• Task to carry out: Only the lines from the one containing "पशुर्भवति पशुवद्विशसनगोचरो भवतीति" through the one containing "चरमयोर्व्याजरूपा स्तुतरिति च" should be printed, exactly as they appear below, with both ends included.

++++++++++++++++++++

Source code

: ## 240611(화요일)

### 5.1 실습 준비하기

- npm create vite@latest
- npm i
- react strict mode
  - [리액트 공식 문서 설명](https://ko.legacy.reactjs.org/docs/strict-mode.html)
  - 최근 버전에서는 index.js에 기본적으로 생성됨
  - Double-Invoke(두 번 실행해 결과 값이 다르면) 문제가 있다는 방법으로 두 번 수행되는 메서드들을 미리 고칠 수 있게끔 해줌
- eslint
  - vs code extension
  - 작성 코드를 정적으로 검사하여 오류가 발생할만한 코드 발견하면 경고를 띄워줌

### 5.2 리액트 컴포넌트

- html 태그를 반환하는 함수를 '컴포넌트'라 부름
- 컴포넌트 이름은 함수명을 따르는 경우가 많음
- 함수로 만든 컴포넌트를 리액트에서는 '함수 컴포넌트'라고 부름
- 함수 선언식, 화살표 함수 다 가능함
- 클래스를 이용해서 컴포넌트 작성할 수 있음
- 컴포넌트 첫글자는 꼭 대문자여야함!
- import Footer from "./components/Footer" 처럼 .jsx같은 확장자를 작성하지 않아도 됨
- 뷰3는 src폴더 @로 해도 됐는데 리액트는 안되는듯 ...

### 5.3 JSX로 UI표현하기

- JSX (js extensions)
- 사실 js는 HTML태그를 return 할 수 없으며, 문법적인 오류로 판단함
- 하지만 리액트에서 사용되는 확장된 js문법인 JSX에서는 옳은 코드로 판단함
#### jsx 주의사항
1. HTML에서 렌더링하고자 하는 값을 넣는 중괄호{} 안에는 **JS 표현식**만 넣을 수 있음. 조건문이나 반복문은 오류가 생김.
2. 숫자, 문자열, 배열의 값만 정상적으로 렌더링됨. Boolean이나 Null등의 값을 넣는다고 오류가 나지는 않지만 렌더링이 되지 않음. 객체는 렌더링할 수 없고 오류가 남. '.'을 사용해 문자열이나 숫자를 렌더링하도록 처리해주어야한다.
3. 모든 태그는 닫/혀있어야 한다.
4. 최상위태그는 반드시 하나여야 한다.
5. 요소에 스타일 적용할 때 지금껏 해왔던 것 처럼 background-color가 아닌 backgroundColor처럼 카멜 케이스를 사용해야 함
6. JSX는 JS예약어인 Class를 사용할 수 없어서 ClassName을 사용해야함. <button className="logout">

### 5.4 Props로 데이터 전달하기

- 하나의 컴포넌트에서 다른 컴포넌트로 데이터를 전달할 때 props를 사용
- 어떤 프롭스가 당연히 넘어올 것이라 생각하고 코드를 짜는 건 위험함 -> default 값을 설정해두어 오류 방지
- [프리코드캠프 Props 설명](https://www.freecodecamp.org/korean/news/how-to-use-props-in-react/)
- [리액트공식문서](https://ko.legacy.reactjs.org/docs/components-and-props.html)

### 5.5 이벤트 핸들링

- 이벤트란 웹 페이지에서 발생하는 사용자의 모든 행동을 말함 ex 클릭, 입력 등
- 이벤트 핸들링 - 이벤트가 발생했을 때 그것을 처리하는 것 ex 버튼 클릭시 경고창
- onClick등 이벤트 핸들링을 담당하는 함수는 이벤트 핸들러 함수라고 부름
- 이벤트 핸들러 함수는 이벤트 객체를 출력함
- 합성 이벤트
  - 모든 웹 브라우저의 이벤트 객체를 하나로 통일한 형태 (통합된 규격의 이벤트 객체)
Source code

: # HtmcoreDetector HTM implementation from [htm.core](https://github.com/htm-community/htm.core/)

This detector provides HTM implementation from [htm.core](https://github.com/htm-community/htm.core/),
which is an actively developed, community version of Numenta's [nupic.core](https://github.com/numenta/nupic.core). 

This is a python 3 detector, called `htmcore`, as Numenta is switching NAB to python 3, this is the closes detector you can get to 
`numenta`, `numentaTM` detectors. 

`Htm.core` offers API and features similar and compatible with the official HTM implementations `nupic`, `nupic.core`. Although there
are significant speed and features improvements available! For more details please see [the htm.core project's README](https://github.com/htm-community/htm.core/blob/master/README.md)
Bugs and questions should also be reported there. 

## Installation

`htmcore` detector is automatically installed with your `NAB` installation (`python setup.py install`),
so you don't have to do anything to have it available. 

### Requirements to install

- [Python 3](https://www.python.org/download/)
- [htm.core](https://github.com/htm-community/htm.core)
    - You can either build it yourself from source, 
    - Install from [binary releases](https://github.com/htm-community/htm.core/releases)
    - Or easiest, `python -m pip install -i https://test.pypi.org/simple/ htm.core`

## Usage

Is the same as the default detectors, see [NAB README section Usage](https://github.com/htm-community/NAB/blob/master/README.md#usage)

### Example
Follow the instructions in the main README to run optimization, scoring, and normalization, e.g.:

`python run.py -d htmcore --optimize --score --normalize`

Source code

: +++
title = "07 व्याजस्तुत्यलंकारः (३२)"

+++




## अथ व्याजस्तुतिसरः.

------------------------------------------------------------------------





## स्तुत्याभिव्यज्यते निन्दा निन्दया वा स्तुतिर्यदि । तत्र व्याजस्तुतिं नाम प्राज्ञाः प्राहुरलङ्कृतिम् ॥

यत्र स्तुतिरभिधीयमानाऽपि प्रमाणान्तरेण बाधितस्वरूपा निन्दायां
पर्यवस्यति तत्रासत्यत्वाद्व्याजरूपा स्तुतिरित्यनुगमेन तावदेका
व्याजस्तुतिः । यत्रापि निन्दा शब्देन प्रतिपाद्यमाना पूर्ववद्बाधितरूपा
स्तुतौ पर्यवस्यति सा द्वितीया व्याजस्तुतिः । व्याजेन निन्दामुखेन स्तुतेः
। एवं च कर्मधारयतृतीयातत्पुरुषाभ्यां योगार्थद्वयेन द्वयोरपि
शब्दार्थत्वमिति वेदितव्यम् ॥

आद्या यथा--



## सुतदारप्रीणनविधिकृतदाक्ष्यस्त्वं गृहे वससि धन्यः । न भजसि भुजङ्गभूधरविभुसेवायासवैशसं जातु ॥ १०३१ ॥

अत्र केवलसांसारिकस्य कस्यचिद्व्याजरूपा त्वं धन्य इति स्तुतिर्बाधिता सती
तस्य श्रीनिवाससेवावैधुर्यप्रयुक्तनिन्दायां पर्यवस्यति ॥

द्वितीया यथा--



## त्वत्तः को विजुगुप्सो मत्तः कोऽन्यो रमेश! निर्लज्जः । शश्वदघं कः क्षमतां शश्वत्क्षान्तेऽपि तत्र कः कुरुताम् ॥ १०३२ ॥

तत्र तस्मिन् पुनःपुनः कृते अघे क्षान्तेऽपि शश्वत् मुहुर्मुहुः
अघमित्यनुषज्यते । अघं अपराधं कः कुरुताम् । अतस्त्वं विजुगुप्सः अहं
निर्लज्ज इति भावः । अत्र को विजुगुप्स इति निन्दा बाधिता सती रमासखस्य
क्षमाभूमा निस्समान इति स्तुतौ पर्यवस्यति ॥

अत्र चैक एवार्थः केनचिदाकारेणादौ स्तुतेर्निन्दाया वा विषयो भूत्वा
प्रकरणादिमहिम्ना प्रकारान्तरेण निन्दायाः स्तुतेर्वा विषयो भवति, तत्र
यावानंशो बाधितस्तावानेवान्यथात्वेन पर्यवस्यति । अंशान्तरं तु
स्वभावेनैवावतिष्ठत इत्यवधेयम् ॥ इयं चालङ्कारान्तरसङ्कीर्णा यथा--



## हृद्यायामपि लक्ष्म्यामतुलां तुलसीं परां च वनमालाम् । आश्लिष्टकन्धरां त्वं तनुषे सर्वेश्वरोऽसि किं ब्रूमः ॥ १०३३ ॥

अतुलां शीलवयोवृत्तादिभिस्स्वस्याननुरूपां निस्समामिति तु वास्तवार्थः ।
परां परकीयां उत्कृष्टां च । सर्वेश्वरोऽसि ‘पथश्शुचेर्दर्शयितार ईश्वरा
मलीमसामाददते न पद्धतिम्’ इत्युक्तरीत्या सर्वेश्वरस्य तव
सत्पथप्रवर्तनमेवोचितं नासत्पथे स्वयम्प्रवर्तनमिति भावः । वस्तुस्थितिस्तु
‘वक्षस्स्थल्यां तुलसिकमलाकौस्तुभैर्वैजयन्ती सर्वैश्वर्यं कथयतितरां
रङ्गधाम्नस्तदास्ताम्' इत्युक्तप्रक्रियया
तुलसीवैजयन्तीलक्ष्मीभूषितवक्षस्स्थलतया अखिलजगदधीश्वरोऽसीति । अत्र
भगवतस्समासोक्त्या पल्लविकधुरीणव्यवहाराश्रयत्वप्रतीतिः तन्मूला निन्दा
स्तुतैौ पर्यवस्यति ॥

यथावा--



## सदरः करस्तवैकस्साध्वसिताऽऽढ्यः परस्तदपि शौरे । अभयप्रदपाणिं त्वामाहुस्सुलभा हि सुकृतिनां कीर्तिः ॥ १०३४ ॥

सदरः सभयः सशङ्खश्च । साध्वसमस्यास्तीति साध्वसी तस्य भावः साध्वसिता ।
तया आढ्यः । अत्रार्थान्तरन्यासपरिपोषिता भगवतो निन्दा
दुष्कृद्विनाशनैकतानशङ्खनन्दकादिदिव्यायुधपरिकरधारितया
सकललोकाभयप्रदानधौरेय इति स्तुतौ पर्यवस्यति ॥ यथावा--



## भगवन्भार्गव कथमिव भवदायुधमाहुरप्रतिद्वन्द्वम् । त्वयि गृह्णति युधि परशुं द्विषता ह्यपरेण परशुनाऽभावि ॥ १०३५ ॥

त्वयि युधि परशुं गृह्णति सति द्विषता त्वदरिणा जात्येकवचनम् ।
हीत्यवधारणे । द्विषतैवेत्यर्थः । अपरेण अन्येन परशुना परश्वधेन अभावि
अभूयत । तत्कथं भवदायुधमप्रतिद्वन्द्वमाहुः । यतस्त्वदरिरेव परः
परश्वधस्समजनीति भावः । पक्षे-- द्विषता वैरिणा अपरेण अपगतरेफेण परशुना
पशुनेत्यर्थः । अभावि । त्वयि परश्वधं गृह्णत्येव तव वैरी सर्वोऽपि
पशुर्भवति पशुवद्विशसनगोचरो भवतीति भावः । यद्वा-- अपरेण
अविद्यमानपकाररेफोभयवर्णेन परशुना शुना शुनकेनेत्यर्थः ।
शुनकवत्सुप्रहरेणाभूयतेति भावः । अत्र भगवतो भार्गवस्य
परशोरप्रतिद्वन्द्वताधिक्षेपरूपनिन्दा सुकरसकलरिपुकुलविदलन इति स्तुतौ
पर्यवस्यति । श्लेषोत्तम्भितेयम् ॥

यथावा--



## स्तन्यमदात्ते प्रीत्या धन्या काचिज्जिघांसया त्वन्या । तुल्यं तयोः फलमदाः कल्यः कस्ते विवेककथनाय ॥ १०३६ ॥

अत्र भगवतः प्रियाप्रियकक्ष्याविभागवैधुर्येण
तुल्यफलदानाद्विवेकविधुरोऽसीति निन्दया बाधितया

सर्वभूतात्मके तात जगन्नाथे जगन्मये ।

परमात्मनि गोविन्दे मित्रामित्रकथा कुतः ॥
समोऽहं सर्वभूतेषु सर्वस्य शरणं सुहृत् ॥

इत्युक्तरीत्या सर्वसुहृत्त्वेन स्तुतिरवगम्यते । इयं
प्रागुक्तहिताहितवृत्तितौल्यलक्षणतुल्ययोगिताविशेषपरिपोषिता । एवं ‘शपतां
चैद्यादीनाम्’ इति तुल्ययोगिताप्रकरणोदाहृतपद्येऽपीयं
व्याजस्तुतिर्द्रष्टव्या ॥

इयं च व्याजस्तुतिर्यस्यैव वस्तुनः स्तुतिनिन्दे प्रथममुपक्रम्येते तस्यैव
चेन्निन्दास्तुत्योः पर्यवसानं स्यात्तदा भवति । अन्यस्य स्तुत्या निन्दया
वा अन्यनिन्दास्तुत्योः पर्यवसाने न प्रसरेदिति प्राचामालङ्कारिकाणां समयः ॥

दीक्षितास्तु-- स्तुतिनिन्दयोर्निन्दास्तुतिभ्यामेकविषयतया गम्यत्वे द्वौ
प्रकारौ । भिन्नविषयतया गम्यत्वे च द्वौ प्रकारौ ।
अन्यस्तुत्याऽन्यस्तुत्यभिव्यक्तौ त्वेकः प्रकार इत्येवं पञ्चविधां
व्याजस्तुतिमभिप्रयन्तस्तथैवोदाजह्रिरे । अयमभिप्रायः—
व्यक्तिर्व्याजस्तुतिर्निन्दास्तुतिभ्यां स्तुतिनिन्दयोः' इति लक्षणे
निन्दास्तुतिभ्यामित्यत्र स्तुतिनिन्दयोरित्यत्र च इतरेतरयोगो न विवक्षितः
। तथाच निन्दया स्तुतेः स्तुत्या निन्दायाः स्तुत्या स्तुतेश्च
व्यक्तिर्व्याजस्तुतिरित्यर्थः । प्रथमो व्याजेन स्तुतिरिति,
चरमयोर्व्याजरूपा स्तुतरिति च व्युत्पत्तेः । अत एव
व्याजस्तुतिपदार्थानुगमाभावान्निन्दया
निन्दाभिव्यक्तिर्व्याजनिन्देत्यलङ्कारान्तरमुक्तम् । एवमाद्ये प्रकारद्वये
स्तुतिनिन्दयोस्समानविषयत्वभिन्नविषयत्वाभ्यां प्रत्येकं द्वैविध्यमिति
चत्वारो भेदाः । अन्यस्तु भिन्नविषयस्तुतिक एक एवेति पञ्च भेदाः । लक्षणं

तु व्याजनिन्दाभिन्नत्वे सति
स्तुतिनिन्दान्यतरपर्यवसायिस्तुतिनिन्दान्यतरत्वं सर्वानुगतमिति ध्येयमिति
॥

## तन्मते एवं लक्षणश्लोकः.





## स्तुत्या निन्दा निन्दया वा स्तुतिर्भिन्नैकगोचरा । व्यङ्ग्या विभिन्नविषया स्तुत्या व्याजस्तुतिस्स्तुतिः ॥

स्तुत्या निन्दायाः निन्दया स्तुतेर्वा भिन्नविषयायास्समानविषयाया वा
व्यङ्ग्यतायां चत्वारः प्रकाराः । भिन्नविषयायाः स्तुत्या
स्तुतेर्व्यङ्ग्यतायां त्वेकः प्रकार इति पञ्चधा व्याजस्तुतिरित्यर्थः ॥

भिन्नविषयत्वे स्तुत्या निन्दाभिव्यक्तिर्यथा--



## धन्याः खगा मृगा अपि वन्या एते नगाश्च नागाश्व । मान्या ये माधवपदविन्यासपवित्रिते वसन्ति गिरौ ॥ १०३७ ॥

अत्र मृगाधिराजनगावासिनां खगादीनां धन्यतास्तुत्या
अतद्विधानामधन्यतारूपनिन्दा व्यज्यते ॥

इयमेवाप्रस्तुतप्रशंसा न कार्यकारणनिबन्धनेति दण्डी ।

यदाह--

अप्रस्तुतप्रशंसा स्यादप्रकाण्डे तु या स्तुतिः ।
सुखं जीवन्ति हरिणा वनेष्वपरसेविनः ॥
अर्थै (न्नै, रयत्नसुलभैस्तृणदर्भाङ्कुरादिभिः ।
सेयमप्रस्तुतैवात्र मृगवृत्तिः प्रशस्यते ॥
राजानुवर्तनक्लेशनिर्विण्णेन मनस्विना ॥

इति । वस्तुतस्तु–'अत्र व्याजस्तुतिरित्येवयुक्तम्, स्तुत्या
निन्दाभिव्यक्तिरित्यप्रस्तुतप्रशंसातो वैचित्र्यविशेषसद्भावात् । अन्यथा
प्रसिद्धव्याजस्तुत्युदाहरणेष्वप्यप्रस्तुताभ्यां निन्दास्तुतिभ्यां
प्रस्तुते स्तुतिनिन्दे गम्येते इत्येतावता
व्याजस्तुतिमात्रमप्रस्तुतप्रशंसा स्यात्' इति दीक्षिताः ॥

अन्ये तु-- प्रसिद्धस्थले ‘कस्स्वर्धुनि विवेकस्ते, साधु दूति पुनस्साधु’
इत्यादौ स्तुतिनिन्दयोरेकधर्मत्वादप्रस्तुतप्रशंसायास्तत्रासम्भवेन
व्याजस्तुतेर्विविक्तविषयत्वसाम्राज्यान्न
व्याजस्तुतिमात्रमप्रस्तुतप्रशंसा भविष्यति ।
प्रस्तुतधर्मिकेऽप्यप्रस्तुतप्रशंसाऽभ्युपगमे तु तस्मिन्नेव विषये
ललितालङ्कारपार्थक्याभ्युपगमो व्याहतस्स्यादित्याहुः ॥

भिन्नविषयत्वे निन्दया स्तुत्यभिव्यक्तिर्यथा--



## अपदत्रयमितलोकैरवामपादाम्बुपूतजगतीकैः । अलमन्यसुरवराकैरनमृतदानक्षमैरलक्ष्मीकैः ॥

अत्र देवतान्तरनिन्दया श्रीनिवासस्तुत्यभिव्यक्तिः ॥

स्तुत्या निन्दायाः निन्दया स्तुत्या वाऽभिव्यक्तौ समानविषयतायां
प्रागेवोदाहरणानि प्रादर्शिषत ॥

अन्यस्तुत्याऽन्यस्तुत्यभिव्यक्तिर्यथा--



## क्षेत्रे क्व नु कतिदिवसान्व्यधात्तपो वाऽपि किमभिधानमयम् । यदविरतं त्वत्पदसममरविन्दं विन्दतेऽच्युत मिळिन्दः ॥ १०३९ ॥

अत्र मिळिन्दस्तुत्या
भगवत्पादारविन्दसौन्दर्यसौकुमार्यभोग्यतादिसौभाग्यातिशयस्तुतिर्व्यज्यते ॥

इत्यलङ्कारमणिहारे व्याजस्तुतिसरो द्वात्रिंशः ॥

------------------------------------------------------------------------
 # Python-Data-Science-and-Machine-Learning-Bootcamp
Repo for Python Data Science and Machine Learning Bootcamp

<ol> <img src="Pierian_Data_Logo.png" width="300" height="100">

++++++++++++++++++++

• Task result:
पशुर्भवति पशुवद्विशसनगोचरो भवतीति भावः । यद्वा-- अपरेण
अविद्यमानपकाररेफोभयवर्णेन परशुना शुना शुनकेनेत्यर्थः ।
शुनकवत्सुप्रहरेणाभूयतेति भावः । अत्र भगवतो भार्गवस्य
परशोरप्रतिद्वन्द्वताधिक्षेपरूपनिन्दा सुकरसकलरिपुकुलविदलन इति स्तुतौ
पर्यवस्यति । श्लेषोत्तम्भितेयम् ॥

यथावा--



## स्तन्यमदात्ते प्रीत्या धन्या काचिज्जिघांसया त्वन्या । तुल्यं तयोः फलमदाः कल्यः कस्ते विवेककथनाय ॥ १०३६ ॥

अत्र भगवतः प्रियाप्रियकक्ष्याविभागवैधुर्येण
तुल्यफलदानाद्विवेकविधुरोऽसीति निन्दया बाधितया

सर्वभूतात्मके तात जगन्नाथे जगन्मये ।

परमात्मनि गोविन्दे मित्रामित्रकथा कुतः ॥
समोऽहं सर्वभूतेषु सर्वस्य शरणं सुहृत् ॥

इत्युक्तरीत्या सर्वसुहृत्त्वेन स्तुतिरवगम्यते । इयं
प्रागुक्तहिताहितवृत्तितौल्यलक्षणतुल्ययोगिताविशेषपरिपोषिता । एवं ‘शपतां
चैद्यादीनाम्’ इति तुल्ययोगिताप्रकरणोदाहृतपद्येऽपीयं
व्याजस्तुतिर्द्रष्टव्या ॥

इयं च व्याजस्तुतिर्यस्यैव वस्तुनः स्तुतिनिन्दे प्रथममुपक्रम्येते तस्यैव
चेन्निन्दास्तुत्योः पर्यवसानं स्यात्तदा भवति । अन्यस्य स्तुत्या निन्दया
वा अन्यनिन्दास्तुत्योः पर्यवसाने न प्रसरेदिति प्राचामालङ्कारिकाणां समयः ॥

दीक्षितास्तु-- स्तुतिनिन्दयोर्निन्दास्तुतिभ्यामेकविषयतया गम्यत्वे द्वौ
प्रकारौ । भिन्नविषयतया गम्यत्वे च द्वौ प्रकारौ ।
अन्यस्तुत्याऽन्यस्तुत्यभिव्यक्तौ त्वेकः प्रकार इत्येवं पञ्चविधां
व्याजस्तुतिमभिप्रयन्तस्तथैवोदाजह्रिरे । अयमभिप्रायः—
व्यक्तिर्व्याजस्तुतिर्निन्दास्तुतिभ्यां स्तुतिनिन्दयोः' इति लक्षणे
निन्दास्तुतिभ्यामित्यत्र स्तुतिनिन्दयोरित्यत्र च इतरेतरयोगो न विवक्षितः
। तथाच निन्दया स्तुतेः स्तुत्या निन्दायाः स्तुत्या स्तुतेश्च
व्यक्तिर्व्याजस्तुतिरित्यर्थः । प्रथमो व्याजेन स्तुतिरिति,
चरमयोर्व्याजरूपा स्तुतरिति च व्युत्पत्तेः । अत एव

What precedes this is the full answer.